# Data Integration
## 1. Setting Up Google Colab for Execution
To run this notebook in Google Colab, follow these steps:
1. **Upload the notebook to Google Drive** (optional, but recommended for saving changes).
2. **Open Google Colab** and load the notebook.
3. **Install required dependencies** by running the following command at the top of your notebook:
```python
!pip install scanpy celltypist scvi-tools hyperopt "ray[tune]" anndata2ri
```
4. **Mount Google Drive** if your dataset is stored there:
```python
from google.colab import drive
drive.mount('/content/drive')
```
5. **Restart the runtime** after installation to ensure all dependencies load correctly.
---
## 2. Creating CellTypist Models
### What is CellTypist?
[CellTypist](https://www.science.org/doi/10.1126/science.abl5197) is a tool for **automated cell type annotation** of single-cell RNA sequencing (scRNA-seq) data.
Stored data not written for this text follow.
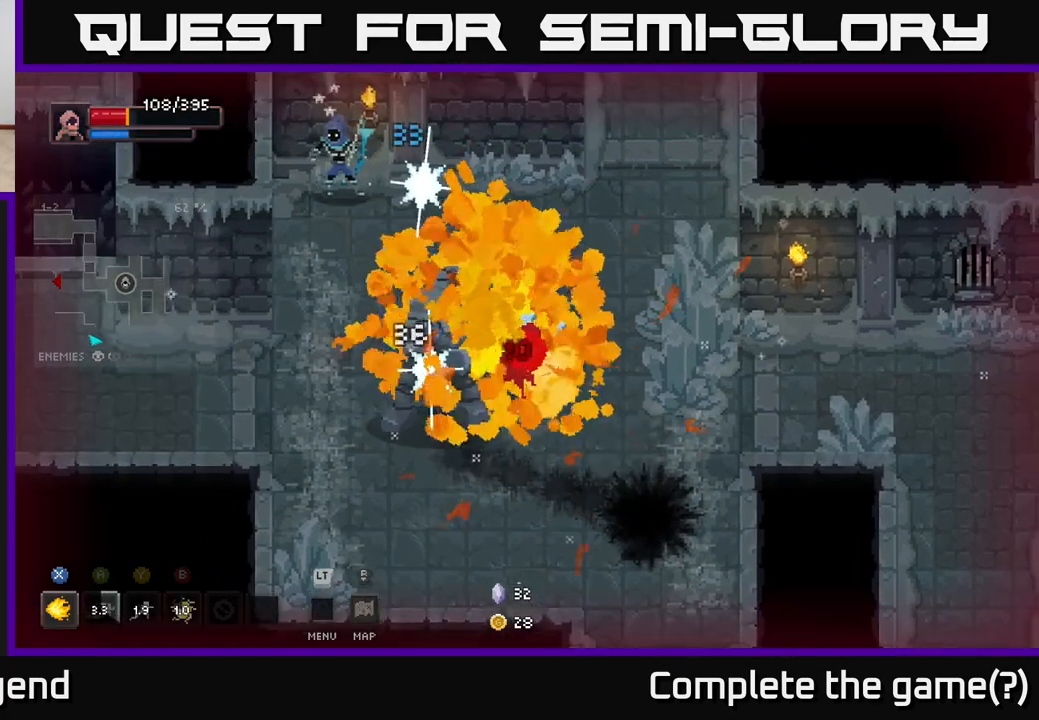
{"buttons": [], "left_stick": "down-left", "right_stick": "center", "events": [[83, "A", "up"], [150, "A", "down"], [250, "A", "up"], [300, "A", "down"], [417, "A", "up"]]}
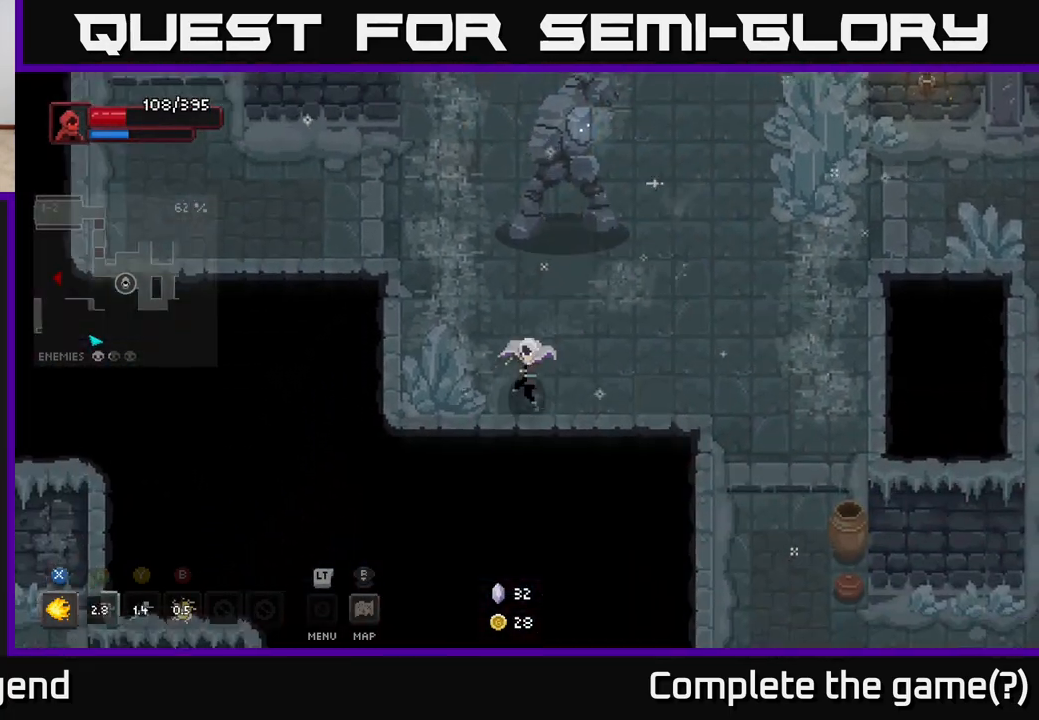
{"buttons": ["X"], "left_stick": "up", "right_stick": "center", "events": [[217, "left_stick", "up-right"], [417, "X", "down"], [467, "left_stick", "up"]]}
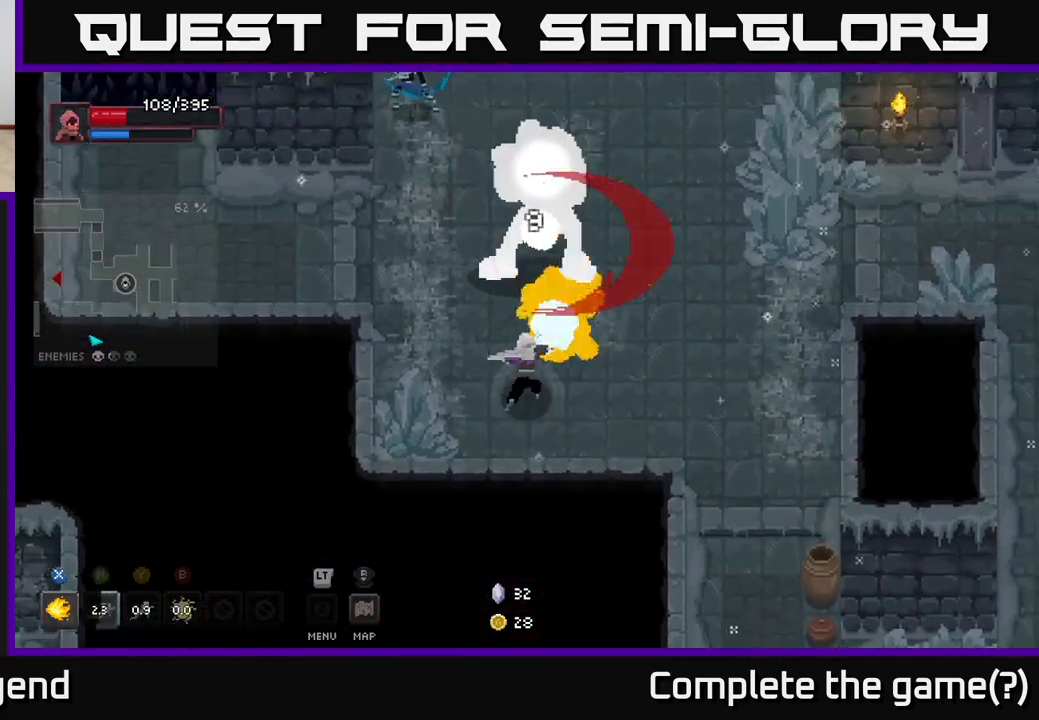
{"buttons": ["X"], "left_stick": "up", "right_stick": "center", "events": []}
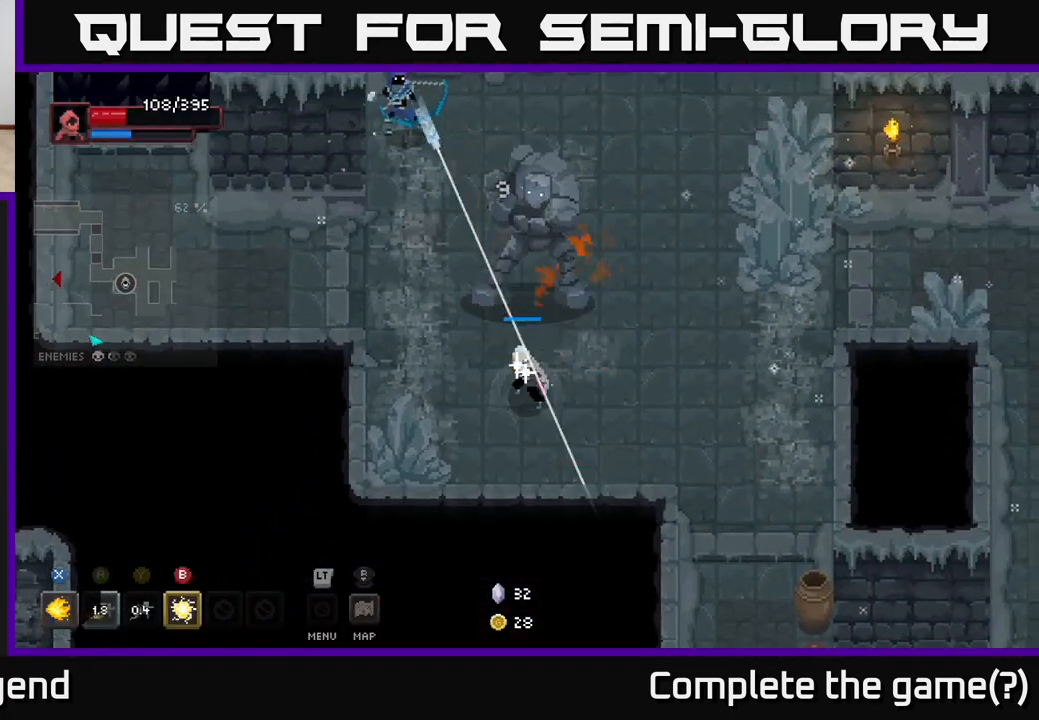
{"buttons": ["A"], "left_stick": "right", "right_stick": "center", "events": [[250, "X", "up"], [250, "left_stick", "right"], [317, "A", "down"], [383, "A", "up"], [483, "A", "down"]]}
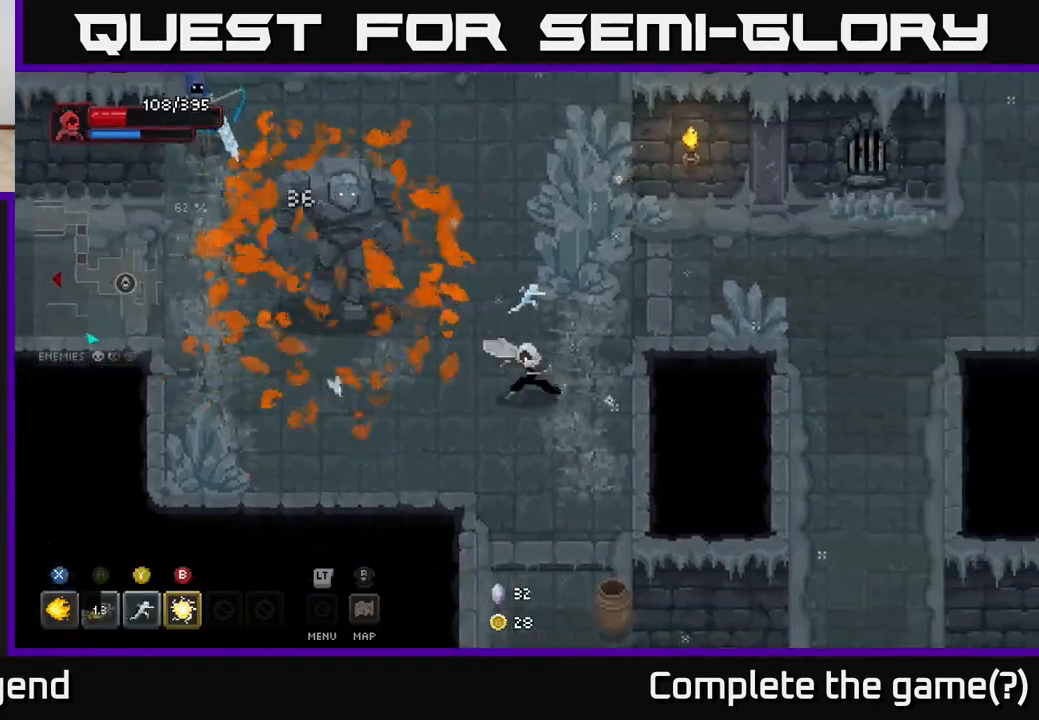
{"buttons": ["X"], "left_stick": "up-left", "right_stick": "center", "events": [[50, "left_stick", "up-right"], [67, "A", "up"], [150, "left_stick", "up"], [383, "left_stick", "up-left"], [450, "X", "down"]]}
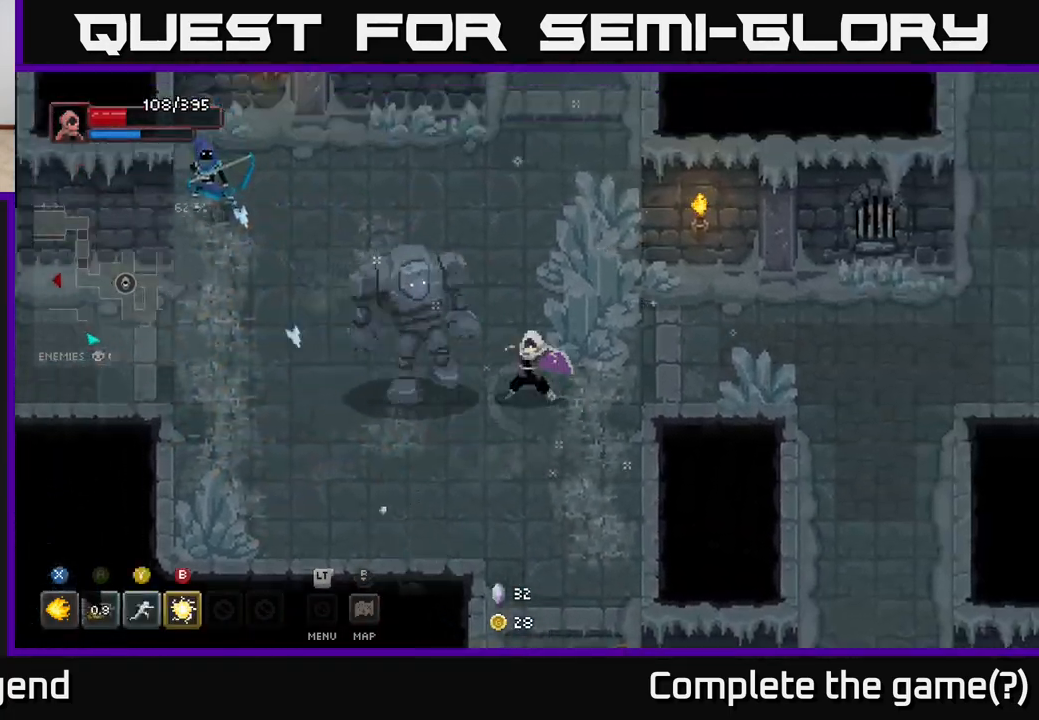
{"buttons": [], "left_stick": "down-left", "right_stick": "center", "events": [[133, "left_stick", "center"], [200, "X", "up"], [267, "left_stick", "down-left"], [367, "A", "down"], [483, "A", "up"]]}
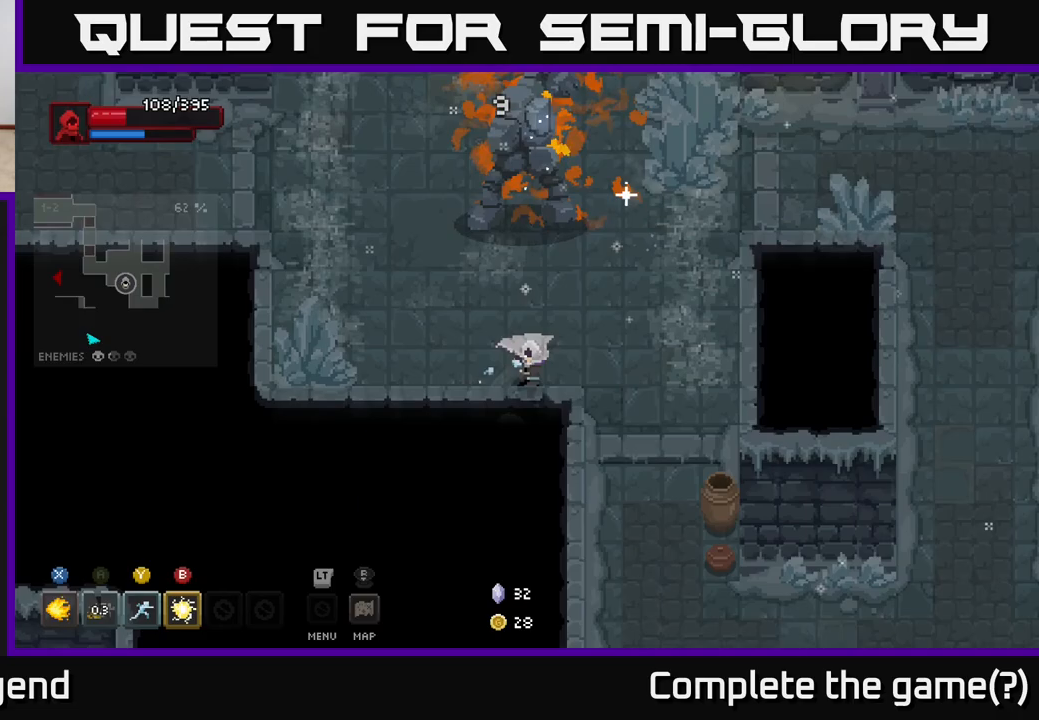
{"buttons": [], "left_stick": "up", "right_stick": "center", "events": [[67, "A", "down"], [133, "A", "up"], [200, "left_stick", "up-left"], [283, "left_stick", "up"], [333, "B", "down"], [400, "B", "up"]]}
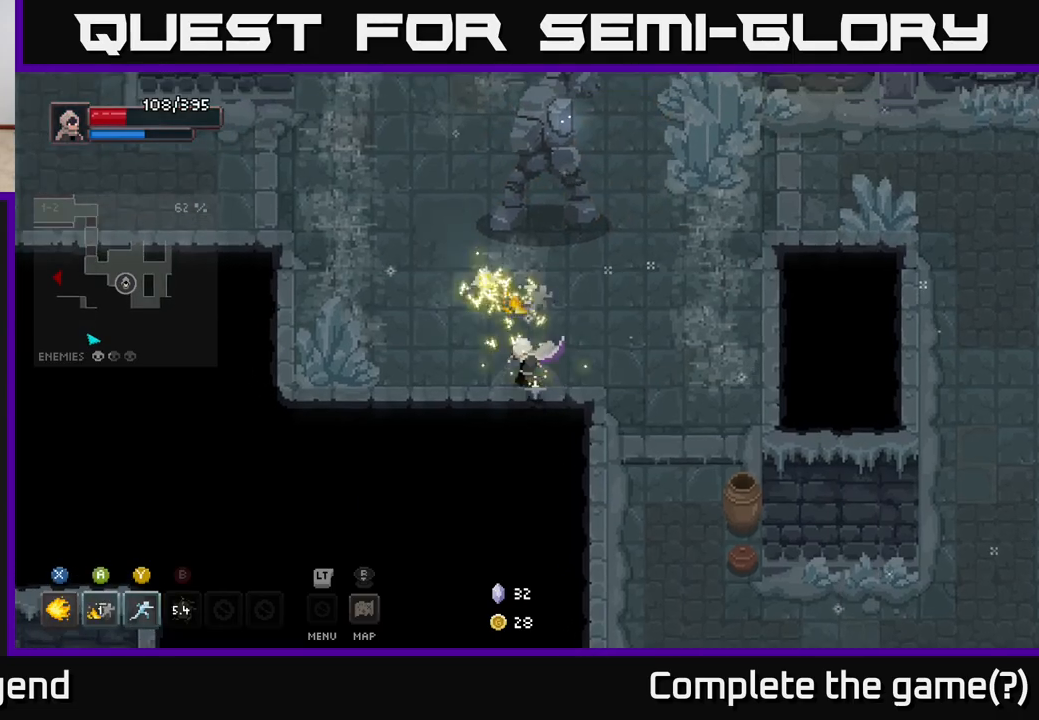
{"buttons": [], "left_stick": "up-left", "right_stick": "center", "events": [[50, "left_stick", "up-left"]]}
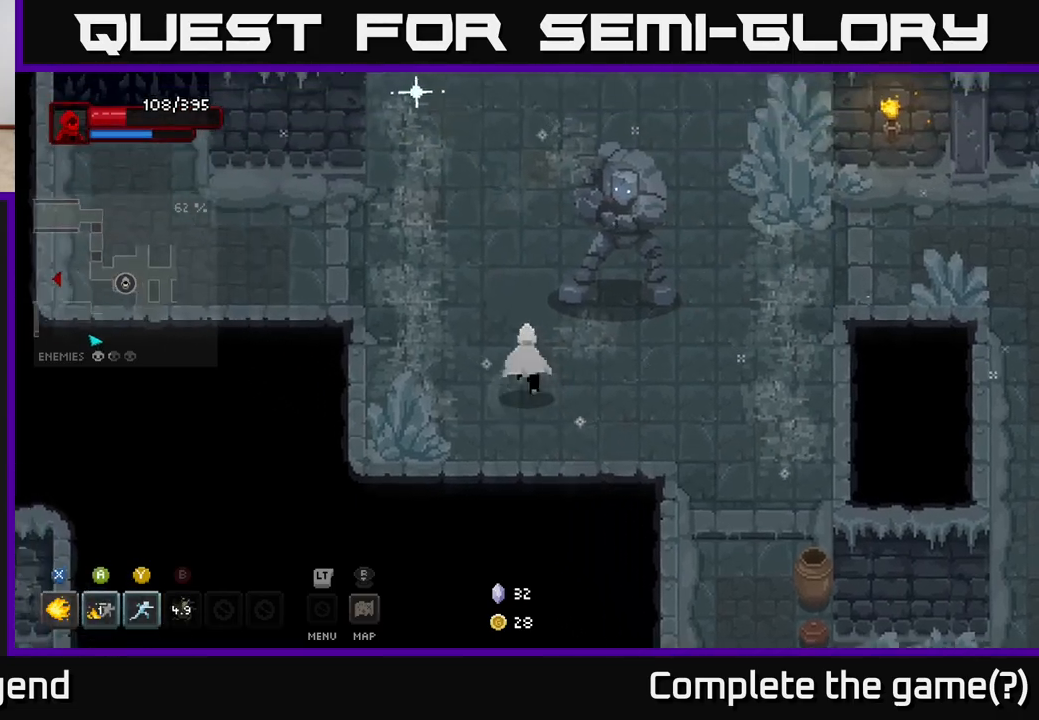
{"buttons": ["X"], "left_stick": "up-right", "right_stick": "center", "events": [[83, "left_stick", "up-right"], [117, "X", "down"]]}
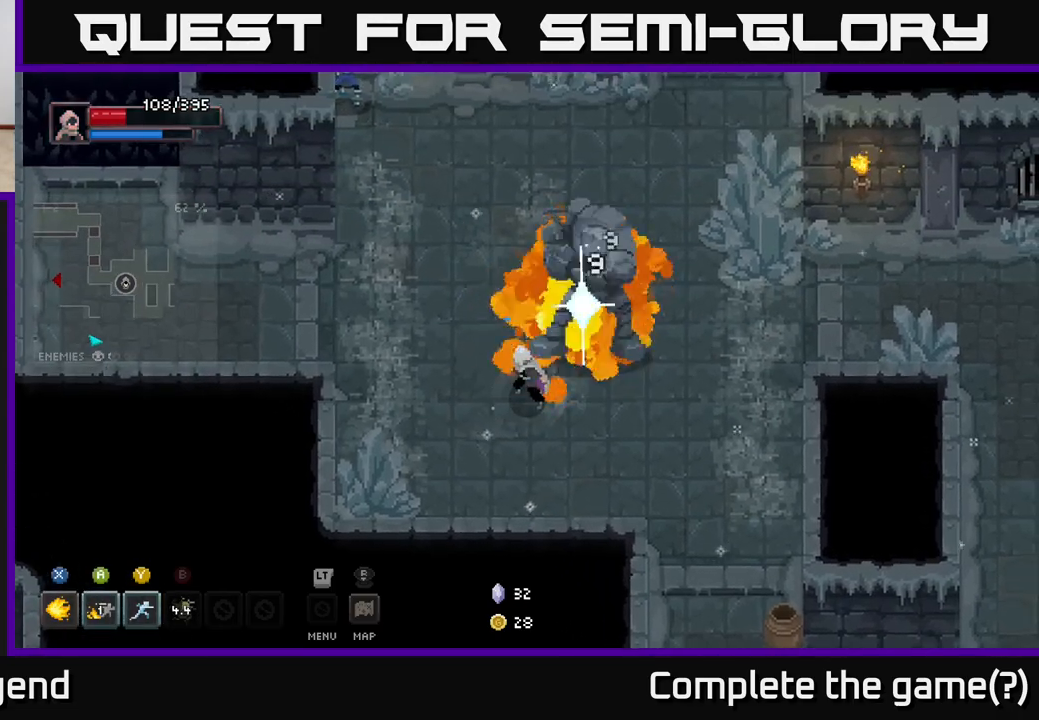
{"buttons": ["A"], "left_stick": "up-left", "right_stick": "center", "events": [[167, "left_stick", "center"], [383, "left_stick", "up-left"], [417, "X", "up"], [467, "A", "down"]]}
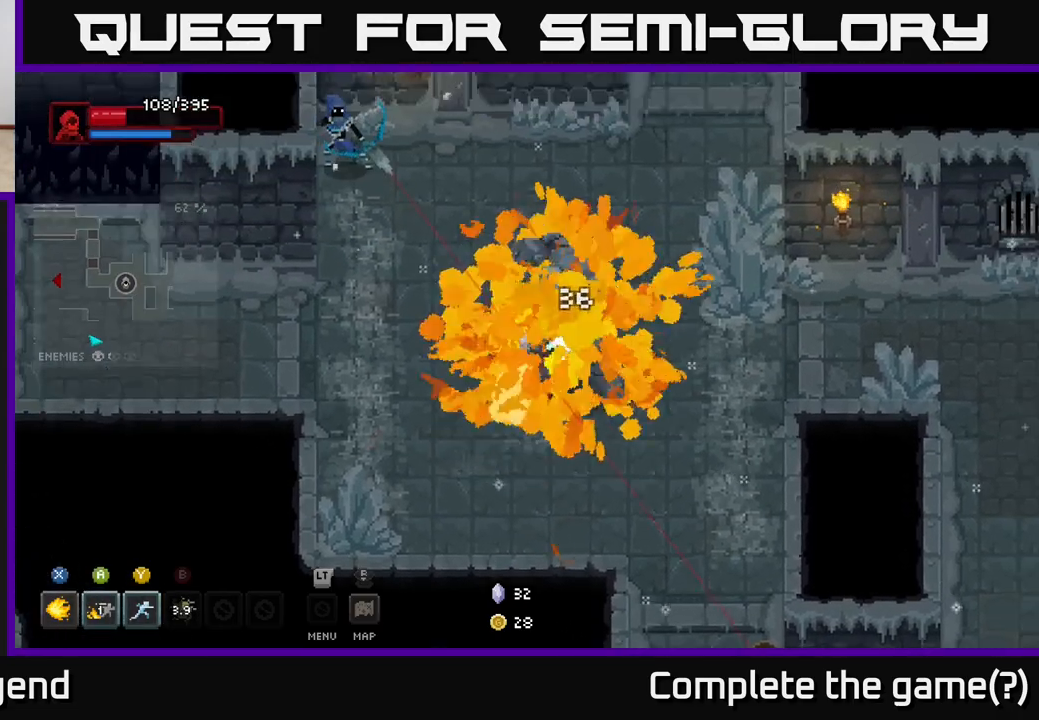
{"buttons": ["X"], "left_stick": "left", "right_stick": "center", "events": [[67, "A", "up"], [133, "A", "down"], [200, "left_stick", "up"], [250, "A", "up"], [417, "X", "down"], [483, "left_stick", "left"]]}
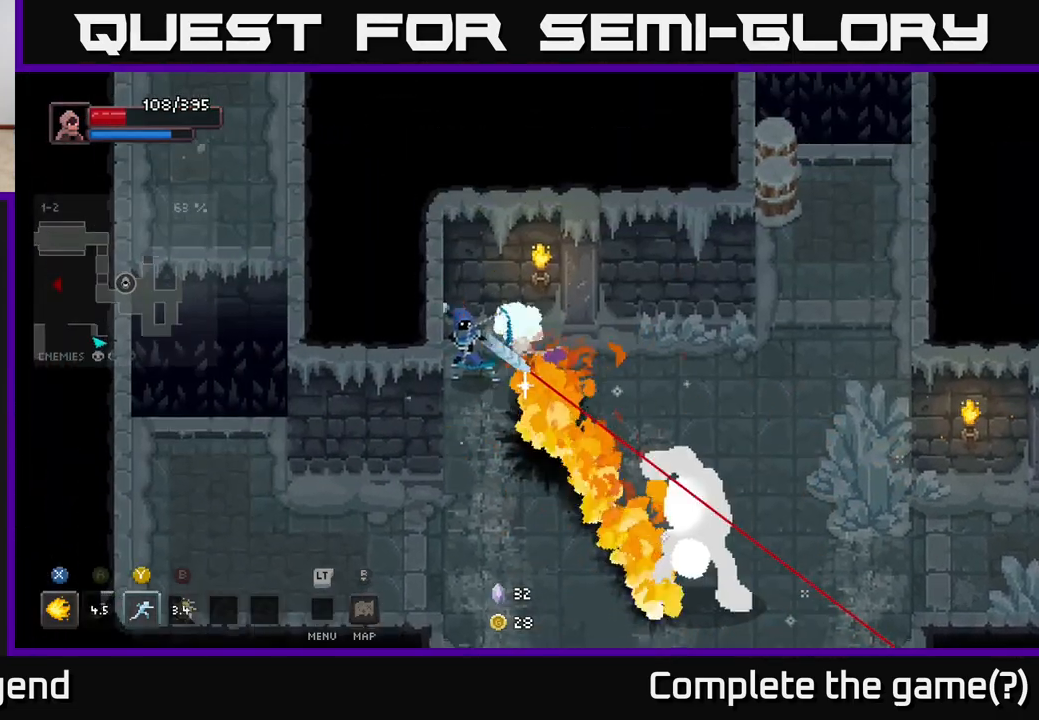
{"buttons": ["X"], "left_stick": "up-left", "right_stick": "center", "events": [[417, "left_stick", "up-left"]]}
It uses a trained model to classify cells based on gene expression profiles.
### Steps to Use CellTypist:
1. **Load CellTypist**
```python
import celltypist
from celltypist import models
```
2. **Check Available Models**
```python
models.get_all_models()
```
3. **Download and Load a Model**
```python
model = models.download_model('Immune_All_Low.pkl')
```
4. **Run Cell Annotation**
```python
predictions = celltypist.annotate(my_adata, model=model)
```
5. **Visualize Annotation Results**
```python
celltypist.plot_confusion_matrix(predictions)
```
---
## 3. scVI Label Transfer
### What is scVI?
scVI (Single-cell Variational Inference) is a deep learning framework for modeling single-cell transcriptomic data. It is used for:
- **Dimensionality reduction**
- **Batch correction**
- **Label transfer** (assigning cell identities based on reference datasets)
### How to Perform Label Transfer with scVI:
1. **Prepare the Dataset**
```python
import scvi
scvi.data.setup_anndata(adata, batch_key="batch_column")
```
2. **Train the scVI Model**
```python
model = scvi.model.SCVI(adata)
model.train()
```
3. **Infer Labels from a Reference Dataset**
```python
adata.obsm["X_scvi"] = model.get_latents()
```
4. **Visualize Results**
```python
sc.pl.umap(adata, color="cell_type")
```
---
## 4. Difference Between Integration and Batch Correction
### Batch Correction
- Focuses on removing **technical variation** caused by different sequencing runs, protocols, or platforms.
- Maintains the original biological structure of the data.
- Example methods: **Harmony, Combat, MNN Correct**.
### Integration
- Aims to **merge datasets** from different sources to create a unified reference space.
- Can **remove** some biological variation if not carefully applied.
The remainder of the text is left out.